Further non-food "special buys" will follow, and customers will have the choice of having items delivered to their homes or picking them up from third-party locations.
The expansion plans came as Aldi reported record UK and Ireland sales of £6.89bn in 2014, a jump of 31 per cent on last year. Profits at the discounter, which is giving the big four British supermarkets a run for their money, slipped four per cent to £260.3m.
“Our launch online is another exciting chapter in our story. This will enable us to introduce the Aldi brand and some of our best-selling, best-quality and best-value products to thousands more customers across the UK,” said Aldi's UK and Ireland chief executive Matthew Barnes.

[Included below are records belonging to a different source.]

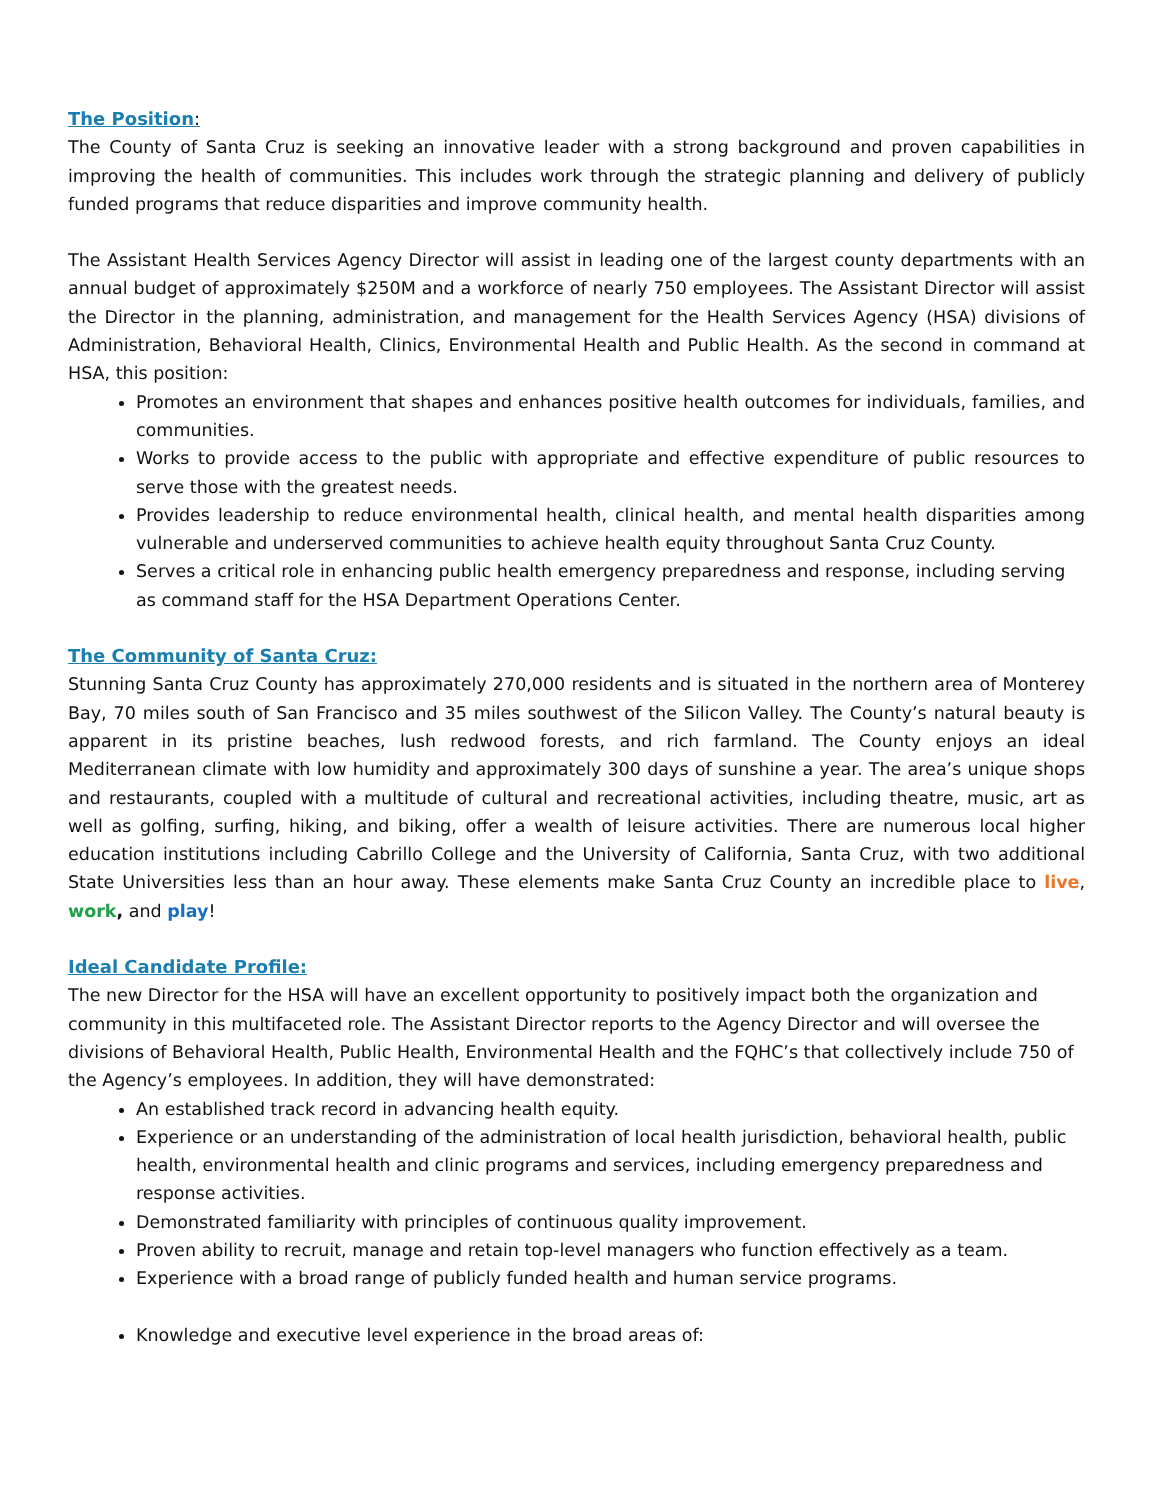The Position:
The County of Santa Cruz is seeking an innovative leader with a strong background and proven capabilities in improving the health of communities. This includes work through the strategic planning and delivery of publicly funded programs that reduce disparities and improve community health.
The Assistant Health Services Agency Director will assist in leading one of the largest county departments with an annual budget of approximately $250M and a workforce of nearly 750 employees. The Assistant Director will assist the Director in the planning, administration, and management for the Health Services Agency (HSA) divisions of Administration, Behavioral Health, Clinics, Environmental Health and Public Health. As the second in command at HSA, this position:
Promotes an environment that shapes and enhances positive health outcomes for individuals, families, and communities.
Works to provide access to the public with appropriate and effective expenditure of public resources to serve those with the greatest needs.
Provides leadership to reduce environmental health, clinical health, and mental health disparities among vulnerable and underserved communities to achieve health equity throughout Santa Cruz County.
Serves a critical role in enhancing public health emergency preparedness and response, including serving as command staff for the HSA Department Operations Center.
The Community of Santa Cruz:
Stunning Santa Cruz County has approximately 270,000 residents and is situated in the northern area of Monterey Bay, 70 miles south of San Francisco and 35 miles southwest of the Silicon Valley. The County’s natural beauty is apparent in its pristine beaches, lush redwood forests, and rich farmland. The County enjoys an ideal Mediterranean climate with low humidity and approximately 300 days of sunshine a year. The area’s unique shops and restaurants, coupled with a multitude of cultural and recreational activities, including theatre, music, art as well as golfing, surfing, hiking, and biking, offer a wealth of leisure activities. There are numerous local higher education institutions including Cabrillo College and the University of California, Santa Cruz, with two additional State Universities less than an hour away. These elements make Santa Cruz County an incredible place to live, work, and play!
Ideal Candidate Profile:
The new Director for the HSA will have an excellent opportunity to positively impact both the organization and community in this multifaceted role. The Assistant Director reports to the Agency Director and will oversee the divisions of Behavioral Health, Public Health, Environmental Health and the FQHC’s that collectively include 750 of the Agency’s employees. In addition, they will have demonstrated:
An established track record in advancing health equity.
Experience or an understanding of the administration of local health jurisdiction, behavioral health, public health, environmental health and clinic programs and services, including emergency preparedness and response activities.
Demonstrated familiarity with principles of continuous quality improvement.
Proven ability to recruit, manage and retain top-level managers who function effectively as a team.
Experience with a broad range of publicly funded health and human service programs.
Knowledge and executive level experience in the broad areas of:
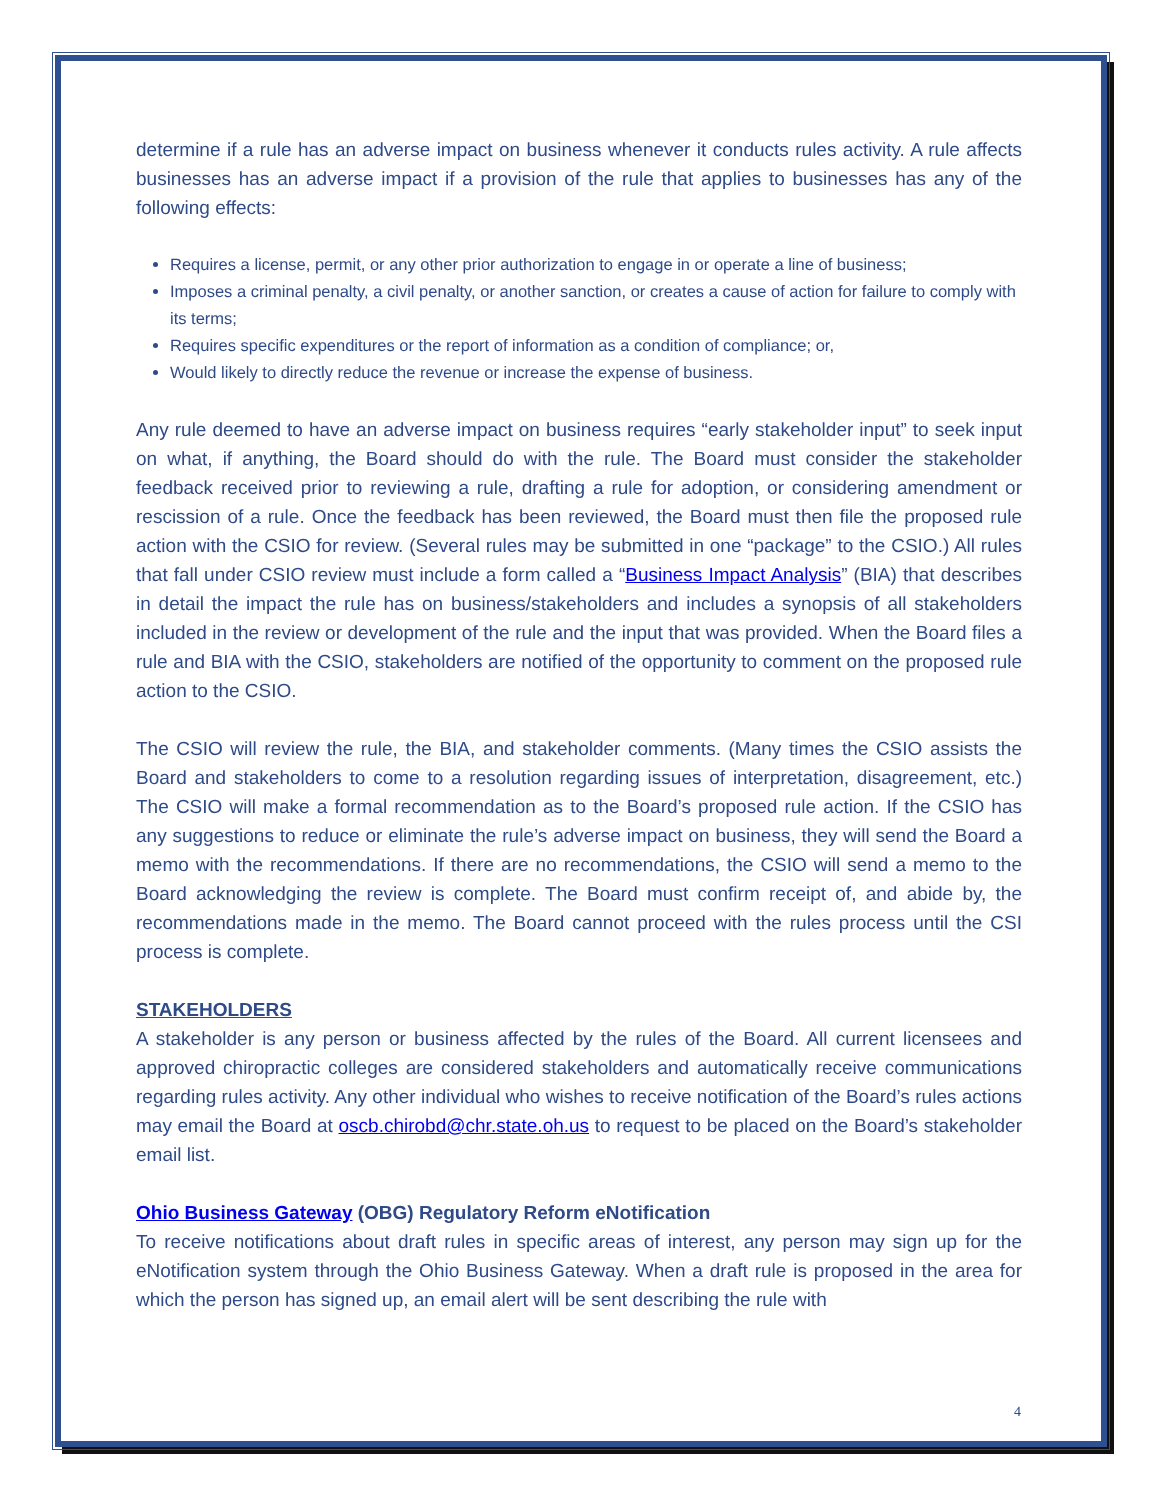determine if a rule has an adverse impact on business whenever it conducts rules activity. A rule affects businesses has an adverse impact if a provision of the rule that applies to businesses has any of the following effects:
Requires a license, permit, or any other prior authorization to engage in or operate a line of business;
Imposes a criminal penalty, a civil penalty, or another sanction, or creates a cause of action for failure to comply with its terms;
Requires specific expenditures or the report of information as a condition of compliance; or,
Would likely to directly reduce the revenue or increase the expense of business.
Any rule deemed to have an adverse impact on business requires “early stakeholder input” to seek input on what, if anything, the Board should do with the rule. The Board must consider the stakeholder feedback received prior to reviewing a rule, drafting a rule for adoption, or considering amendment or rescission of a rule. Once the feedback has been reviewed, the Board must then file the proposed rule action with the CSIO for review. (Several rules may be submitted in one “package” to the CSIO.) All rules that fall under CSIO review must include a form called a “Business Impact Analysis” (BIA) that describes in detail the impact the rule has on business/stakeholders and includes a synopsis of all stakeholders included in the review or development of the rule and the input that was provided. When the Board files a rule and BIA with the CSIO, stakeholders are notified of the opportunity to comment on the proposed rule action to the CSIO.
The CSIO will review the rule, the BIA, and stakeholder comments. (Many times the CSIO assists the Board and stakeholders to come to a resolution regarding issues of interpretation, disagreement, etc.) The CSIO will make a formal recommendation as to the Board’s proposed rule action. If the CSIO has any suggestions to reduce or eliminate the rule’s adverse impact on business, they will send the Board a memo with the recommendations. If there are no recommendations, the CSIO will send a memo to the Board acknowledging the review is complete. The Board must confirm receipt of, and abide by, the recommendations made in the memo. The Board cannot proceed with the rules process until the CSI process is complete.
STAKEHOLDERS
A stakeholder is any person or business affected by the rules of the Board. All current licensees and approved chiropractic colleges are considered stakeholders and automatically receive communications regarding rules activity. Any other individual who wishes to receive notification of the Board’s rules actions may email the Board at oscb.chirobd@chr.state.oh.us to request to be placed on the Board’s stakeholder email list.
Ohio Business Gateway (OBG) Regulatory Reform eNotification
To receive notifications about draft rules in specific areas of interest, any person may sign up for the eNotification system through the Ohio Business Gateway. When a draft rule is proposed in the area for which the person has signed up, an email alert will be sent describing the rule with
4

Net assets stood at £2bn, an increase of seven per cent, which the supermarket said will underpin further investment in the UK market. Investment in the stores and distribution centres jumped to a record £438m, a 59 per cent rise on the previous year. It plans to open 65 new stores by the end of 2015.
“We refuse to be beaten on price by anyone. We’re maintaining a significant price gap of at least 15 per cent on an average basket of goods – people are seeing that value at the checkout, tasting the quality at home and coming back to do a full weekly shop, time and time again," said Barnes.
“As the grocery market continues to evolve, our unique model, operational efficiency, private ownership and financial strength mean we’re able to keep investing in our business – from people and presence to products and prices.”
Aldi has maintained double-digit growth in sales, according to the latest figures from Kantar, while the big four continue to suffer.